Aliás, quando digo que gostaria de testemunhar um bate papo entre estas duas memoráveis (e até folclóricas) figuras, estou sendo injusto com a minha memória. Foi testemunha, sim, de um deles (e não só eu, como milhares de pessoas Brasil afora). Foi num programa “Painel”, da Rede Globo, comandado por Otto, em 1987, em que estes dois tão íntimos e tão inteligentes amigos trocaram um monte de idéias com tamanha naturalidade que era como se não se tratasse de um programa de TV, mas de mera conversação informal em algum barzinho do Leblon. Pena que não gravei isso. Mas esse bate papo ficou gravado, posto que em minha memória.

Eu poderia escrever muita coisa mais, notadamente da carreira literária de Otto Lara Resende. E ela foi (e não poderia deixar de ser) das mais vitoriosas. Tanto que foi guindado (com toda a justiça) à Academia Brasileira de Letras.
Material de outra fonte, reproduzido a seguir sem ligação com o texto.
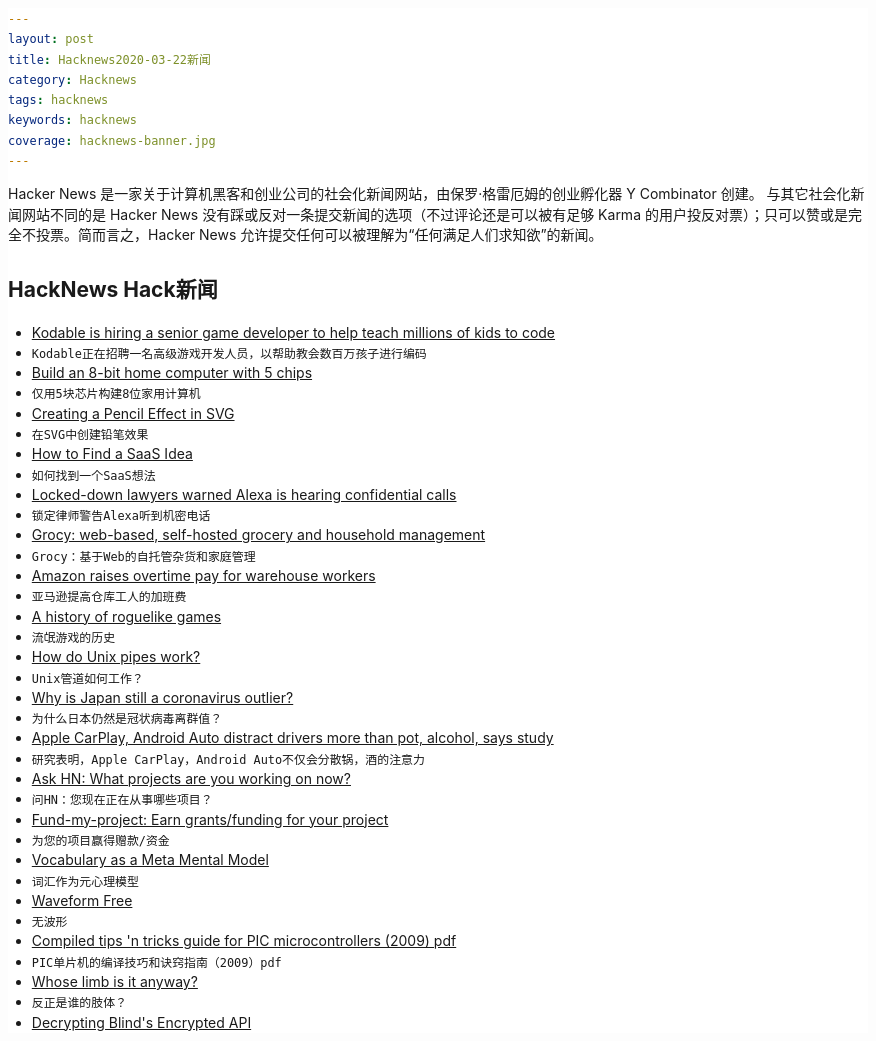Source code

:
 ```yaml
---
layout: post
title: Hacknews2020-03-22新闻
category: Hacknews
tags: hacknews
keywords: hacknews
coverage: hacknews-banner.jpg
---
```


Hacker News 是一家关于计算机黑客和创业公司的社会化新闻网站，由保罗·格雷厄姆的创业孵化器 Y Combinator 创建。
与其它社会化新闻网站不同的是 Hacker News 没有踩或反对一条提交新闻的选项（不过评论还是可以被有足够 Karma 的用户投反对票）；只可以赞或是完全不投票。简而言之，Hacker News 允许提交任何可以被理解为“任何满足人们求知欲”的新闻。

## HackNews Hack新闻


- [Kodable is hiring a senior game developer to help teach millions of kids to code](https://stackoverflow.com/jobs/315365/senior-game-developer-at-kids-educational-gaming-kodable)
- `Kodable正在招聘一名高级游戏开发人员，以帮助教会数百万孩子进行编码`
- [Build an 8-bit home computer with 5 chips](https://spectrum.ieee.org/geek-life/hands-on/build-this-8bit-home-computer-with-just-5-chips)
- `仅用5块芯片构建8位家用计算机`
- [Creating a Pencil Effect in SVG](https://heredragonsabound.blogspot.com/2020/02/creating-pencil-effect-in-svg.html)
- `在SVG中创建铅笔效果`
- [How to Find a SaaS Idea](https://elliotbonneville.com/blog/how-to-find-a-saas-idea/)
- `如何找到一个SaaS想法`
- [Locked-down lawyers warned Alexa is hearing confidential calls](https://www.bloomberg.com/news/articles/2020-03-20/locked-down-lawyers-warned-alexa-is-hearing-confidential-calls)
- `锁定律师警告Alexa听到机密电话`
- [Grocy: web-based, self-hosted grocery and household management](https://grocy.info/)
- `Grocy：基于Web的自托管杂货和家庭管理`
- [Amazon raises overtime pay for warehouse workers](https://www.reuters.com/article/us-health-coronavirus-amazon-com-exclusi/exclusive-amazon-raises-overtime-pay-for-warehouse-workers-idUSKBN2180Q1)
- `亚马逊提高仓库工人的加班费`
- [A history of roguelike games](https://arstechnica.com/gaming/2020/03/ascii-art-permadeath-the-history-of-roguelike-games/)
- `流氓游戏的历史`
- [How do Unix pipes work?](https://www.vegardstikbakke.com/how-do-pipes-work-sigpipe/)
- `Unix管道如何工作？`
- [Why is Japan still a coronavirus outlier?](https://www.japantimes.co.jp/opinion/2020/03/21/commentary/japan-commentary/japan-still-coronavirus-outlier/#.XnZH06FRUlQ)
- `为什么日本仍然是冠状病毒离群值？`
- [Apple CarPlay, Android Auto distract drivers more than pot, alcohol, says study](https://www.iamroadsmart.com/campaign-pages/end-customer-campaigns/infotainment#)
- `研究表明，Apple CarPlay，Android Auto不仅会分散锅，酒的注意力`
- [Ask HN: What projects are you working on now?](item?id=22648431)
- `问HN：您现在正在从事哪些项目？`
- [Fund-my-project: Earn grants/funding for your project](https://github.com/sakofchit/fund-my-project)
- `为您的项目赢得赠款/资金`
- [Vocabulary as a Meta Mental Model](https://neilkakkar.com/vocabulary-mental-model.html)
- `词汇作为元心理模型`
- [Waveform Free](https://www.tracktion.com/products/waveform-free)
- `无波形`
- [Compiled tips 'n tricks guide for PIC microcontrollers (2009) pdf](https://ww1.microchip.com/downloads/en/devicedoc/01146b.pdf)
- `PIC单片机的编译技巧和诀窍指南（2009）pdf`
- [Whose limb is it anyway?](https://aeon.co/ideas/whose-limb-is-it-anyway-on-the-ethics-of-body-part-disposal)
- `反正是谁的肢体？`
- [Decrypting Blind's Encrypted API](https://blog.jldc.me/posts/decrypting-blind?ref=hn)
Só faltava não ter sido! Cito, porém, apenas dois de seus livros (e nem diria que sejam os melhores, pois considero todos eles excelentes), mais a título de exemplo: “O lado humano” (contos) e “Bom dia para nascer” (crônicas). Pena que Otto nos deixou precocemente, meses antes de completar 70 anos, em 28 de dezembro de 1992, vitimado por fulminante infecção hospitalar.

Este é um escritor que desmente o clichê de que “ninguém é insubstituível”. Ele é! Quem conseguirá substituir essa figura ímpar, erudito que sabia fazer da simplicidade e do coloquialismo inteligente as principais virtudes do seu texto, o amigo que todos gostaríamos de ter, o papo genial e atrativo que se fazia marcante? Perdoem-me a generalização (que Nelson Rodrigues dizia que era “burra”) mas ouso afirmar: ninguém! Rigorosamente, ninguém! Otto Lara Resende é insubstituível!!!